- **Exercise**: Write out every line below that includes the word "moveTo".

- **Data**:

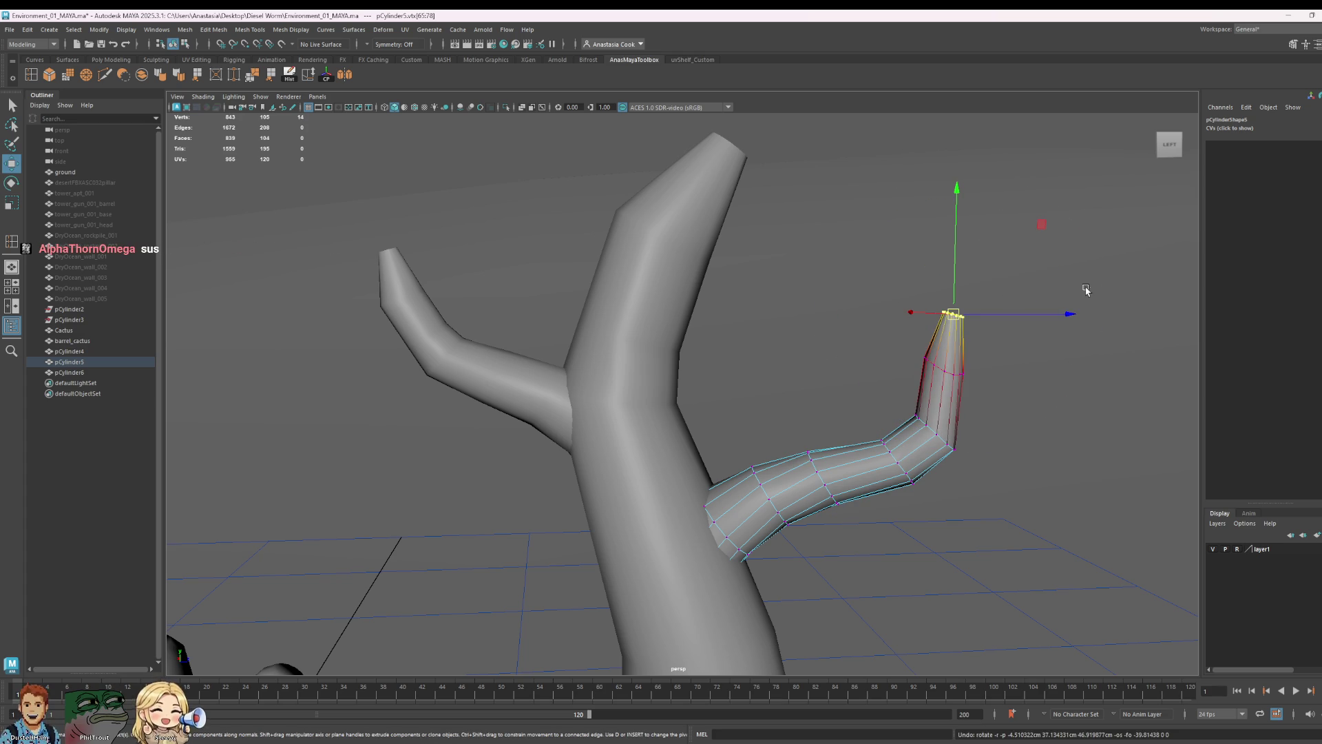
pyautogui.moveTo(1004, 286); pyautogui.dragTo(1000, 300)
pyautogui.press('e')
pyautogui.moveTo(1030, 210); pyautogui.dragTo(1084, 250)
pyautogui.press('w')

- **Your response**:
pyautogui.moveTo(1004, 286); pyautogui.dragTo(1000, 300)
pyautogui.moveTo(1030, 210); pyautogui.dragTo(1084, 250)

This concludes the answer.